This is a very watchable courtroom drama that delivers stellar performances within a fascinating story told by director Robert Redford.

The Conspirator follows the tale of a lawyer’s defence of Mary Surratt, one of the seven people accused of conspiring against and murdering American President Abraham Lincoln. Surratt, mother of one of the conspirators, ran a boarding house which was a focal meeting point in the plot to kidnap Lincoln. In The Conspirator war hero lawyer, Frederick Aiken, defends Surratt’s innocence in 1865 Washington.

Robin Wright and James McAvoy put in stellar performances in their lead roles. Wright quietly displays a multitude of emotions with confidence and poise. Her performance of this complex character is believable and interesting. McAvoy gives an impassioned performance, full of gusto, as is to be expected from the talented Scottish actor. The struggle both characters incur brings the story up a notch, with Aiken torn by what he believes and what he should do and Surratt morally struggling. Had there not been this internal battle, the story would have been stagnant and played out like a one scene play.

Justin Long and Alexis Bledel put in brave performances as supporting actors but just miss the mark slightly.
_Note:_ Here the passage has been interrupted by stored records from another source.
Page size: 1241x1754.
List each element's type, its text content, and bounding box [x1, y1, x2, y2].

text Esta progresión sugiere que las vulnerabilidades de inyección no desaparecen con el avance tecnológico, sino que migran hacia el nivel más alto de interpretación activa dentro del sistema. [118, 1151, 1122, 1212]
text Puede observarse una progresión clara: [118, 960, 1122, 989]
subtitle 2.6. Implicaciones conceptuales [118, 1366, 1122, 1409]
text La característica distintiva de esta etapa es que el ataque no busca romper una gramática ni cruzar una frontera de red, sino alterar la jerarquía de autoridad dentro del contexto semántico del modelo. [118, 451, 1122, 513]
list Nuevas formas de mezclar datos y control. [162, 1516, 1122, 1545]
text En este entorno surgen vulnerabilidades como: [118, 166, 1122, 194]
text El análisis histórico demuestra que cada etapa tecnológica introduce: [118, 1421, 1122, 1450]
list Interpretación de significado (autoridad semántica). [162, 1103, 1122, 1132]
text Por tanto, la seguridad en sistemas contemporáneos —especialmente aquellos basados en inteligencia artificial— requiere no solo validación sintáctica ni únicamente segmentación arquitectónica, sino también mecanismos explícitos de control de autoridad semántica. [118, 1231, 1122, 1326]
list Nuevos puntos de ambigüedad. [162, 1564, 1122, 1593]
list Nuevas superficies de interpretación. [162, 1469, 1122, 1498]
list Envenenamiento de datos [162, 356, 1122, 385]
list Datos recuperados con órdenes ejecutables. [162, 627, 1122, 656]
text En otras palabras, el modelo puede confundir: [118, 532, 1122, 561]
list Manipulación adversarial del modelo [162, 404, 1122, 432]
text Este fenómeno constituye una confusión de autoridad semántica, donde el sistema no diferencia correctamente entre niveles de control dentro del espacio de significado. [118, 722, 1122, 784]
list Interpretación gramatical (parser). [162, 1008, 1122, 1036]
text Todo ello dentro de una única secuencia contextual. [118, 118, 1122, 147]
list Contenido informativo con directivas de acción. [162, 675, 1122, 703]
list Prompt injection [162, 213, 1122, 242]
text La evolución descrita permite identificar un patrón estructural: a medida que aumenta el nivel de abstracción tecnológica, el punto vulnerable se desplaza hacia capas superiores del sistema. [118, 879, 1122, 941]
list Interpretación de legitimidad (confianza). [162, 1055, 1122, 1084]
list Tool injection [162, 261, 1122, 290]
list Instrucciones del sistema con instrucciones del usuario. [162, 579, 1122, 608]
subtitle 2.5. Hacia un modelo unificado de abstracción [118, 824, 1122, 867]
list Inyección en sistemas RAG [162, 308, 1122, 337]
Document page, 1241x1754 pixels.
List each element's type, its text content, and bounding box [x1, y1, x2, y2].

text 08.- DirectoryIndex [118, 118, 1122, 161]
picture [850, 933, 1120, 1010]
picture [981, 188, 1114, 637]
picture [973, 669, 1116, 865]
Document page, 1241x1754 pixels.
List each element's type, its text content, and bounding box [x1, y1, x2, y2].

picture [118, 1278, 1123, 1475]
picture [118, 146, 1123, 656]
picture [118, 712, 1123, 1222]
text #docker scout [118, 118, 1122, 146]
The two lack the control of the main cast and seem slightly out of place. The performance of Evan Rachel Wood, as Surratt’s daughter, was far more impressive with considerably less screen time.

"It wasn’t so much about whether she was guilty or innocent, it’s about how she was treated and why was the Military Commission not a civil trial" Wright states in interviews adding that it is "about the justice system and how corrupt it is."

Redford clearly wanted to focus on the story within the story, with Wilkes Booth, Lincoln’s true killer, only featured for minutes.

Redford has a unique viewpoint and, though the story could drag for some viewers, the cinematography is compelling. Cold, tense and often eerie are the dusty courtroom, the barren battlefields and the chilling sight of gallows. He delivers a little-known story to the masses in a heavy period drama that manages to stay afloat and entertain until the last minute.